The ERP is a nonqualified defined benefit pension plan that is available to eligible employees who commenced employment with us prior to January 1, 2006. The ERP provides benefits under a restoration formula that mirrors the benefit formulas under the AWWPP, but without the pay and benefit payment limitations that are applicable to the AWWPP under the Code and including deferred compensation in calculating final average pay. The ERP also provides a minimum benefit in accordance with provisions of former executive retirement plans. Messrs. Lynch and Sgro and Ms. Norton participate in this nonqualified pension plan and are entitled to the greater of the benefits determined pursuant to the restoration formula under the ERP and the benefits determined pursuant to their prior nonqualified plan formulas (if

applicable). Messrs. Lynch and Sgro and Ms. Norton are vested in this nonqualified pension benefit. Upon retirement, nonqualified plan benefits are payable as a lump sum unless the participant has elected an alternate form of payment pursuant to regulations under Section 409A of the Code.

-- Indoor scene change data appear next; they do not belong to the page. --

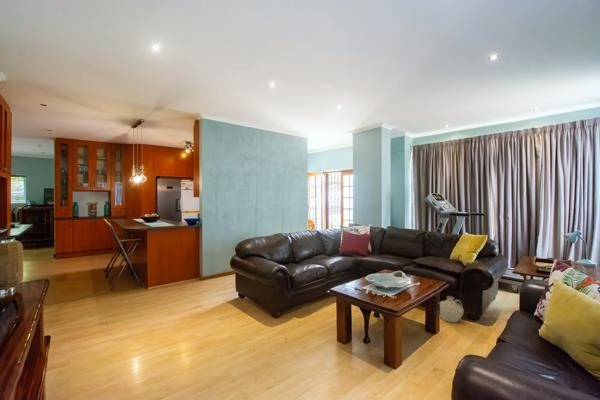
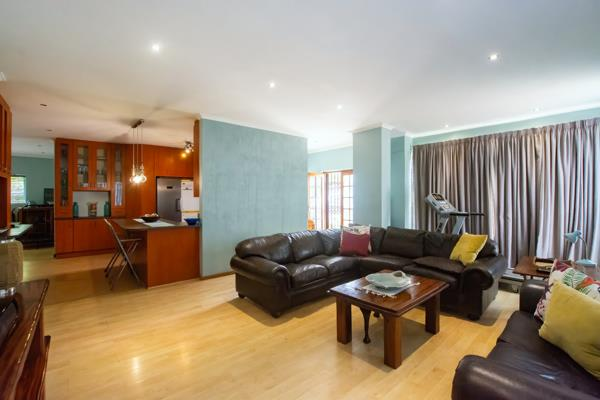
- ceramic jug [439,295,465,324]
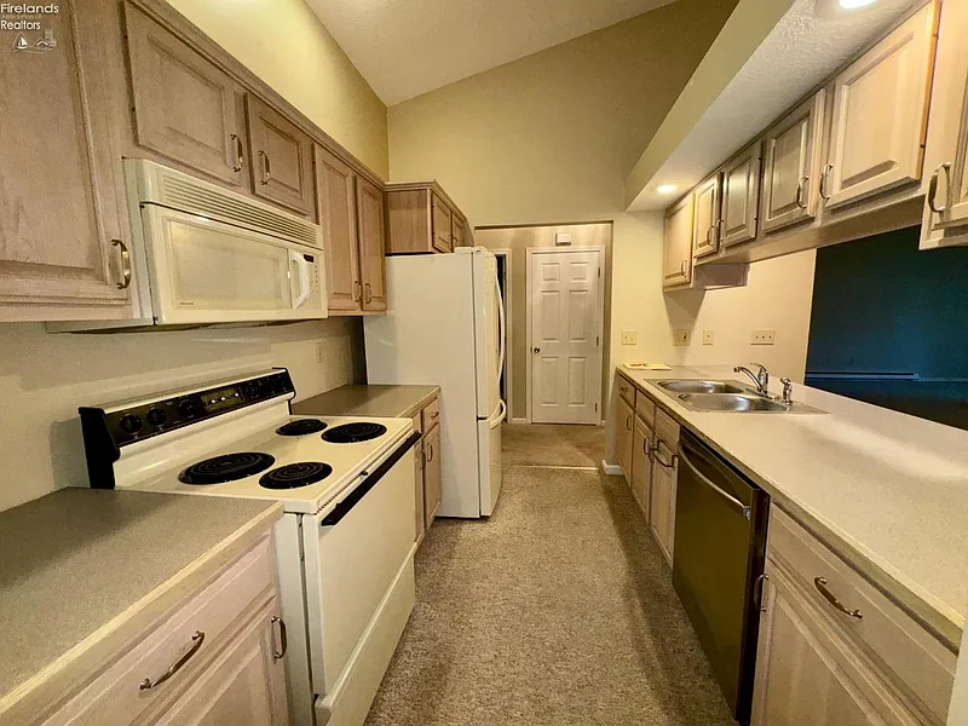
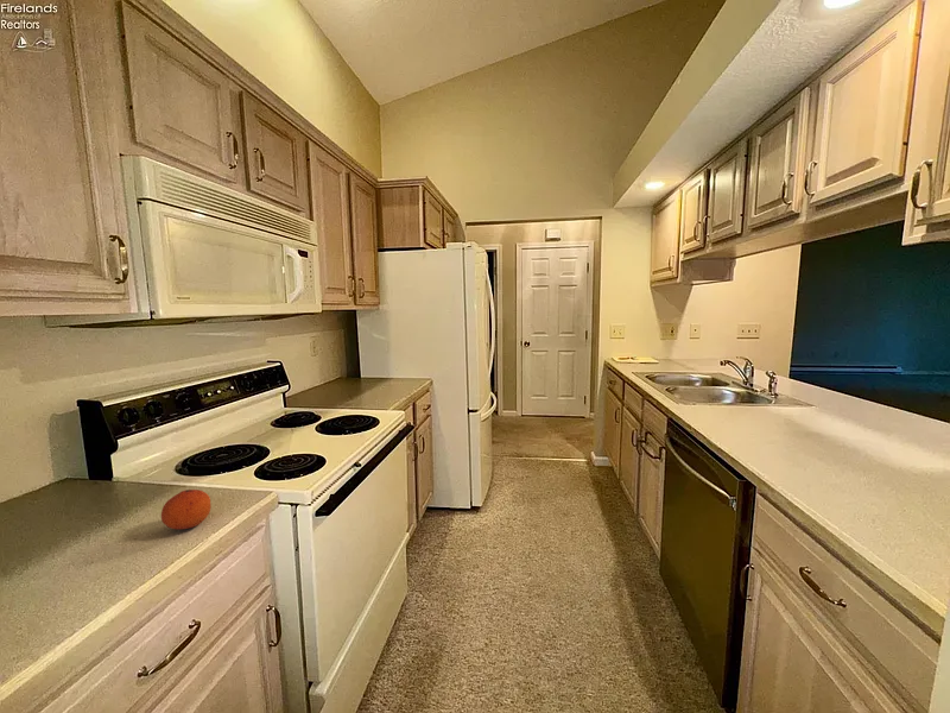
+ fruit [160,488,213,530]
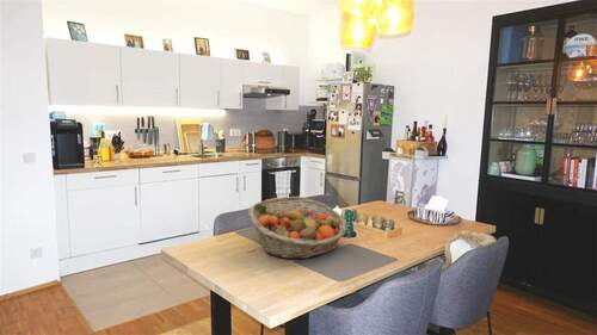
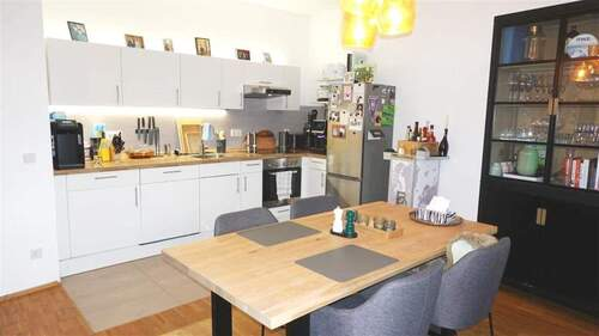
- fruit basket [247,196,349,260]
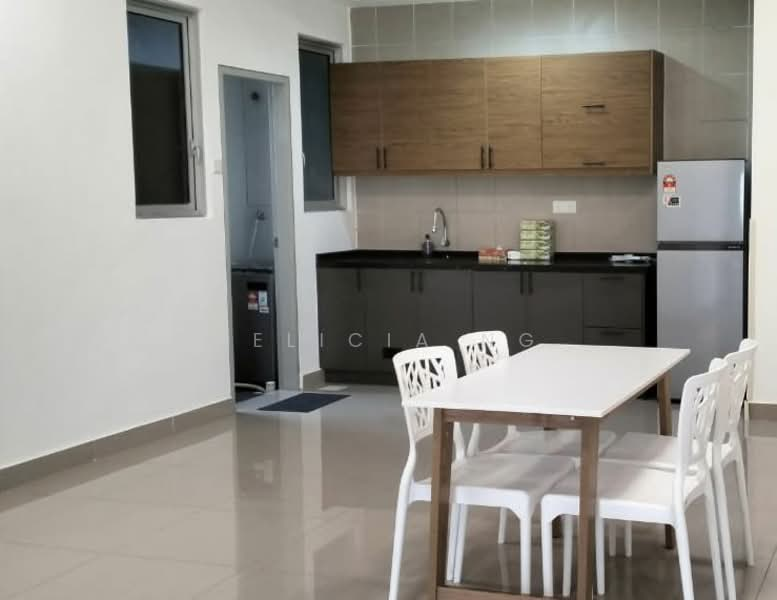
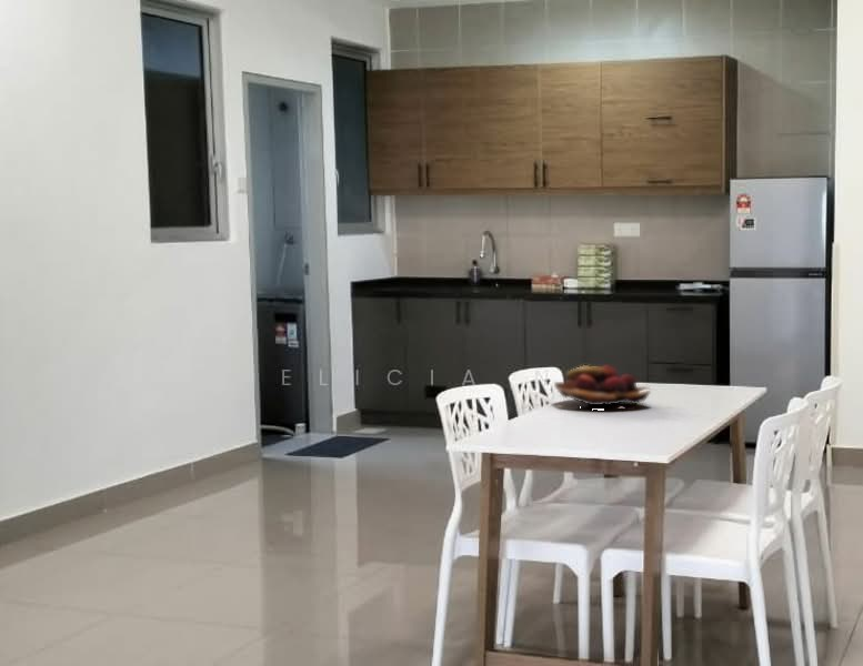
+ fruit basket [553,364,652,411]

Ms. Norton will receive her benefits as a lump sum. Each of Messrs. Lynch and Sgro will receive their benefits as an annuity. Upon voluntary termination of employment prior to eligibility for early or normal retirement, nonqualified benefits are payable as deferred (to age 65) annuities or lump sum equivalents of such deferred annuities. All nonqualified plan lump sums are calculated as the present value of deferred or immediate single life annuities.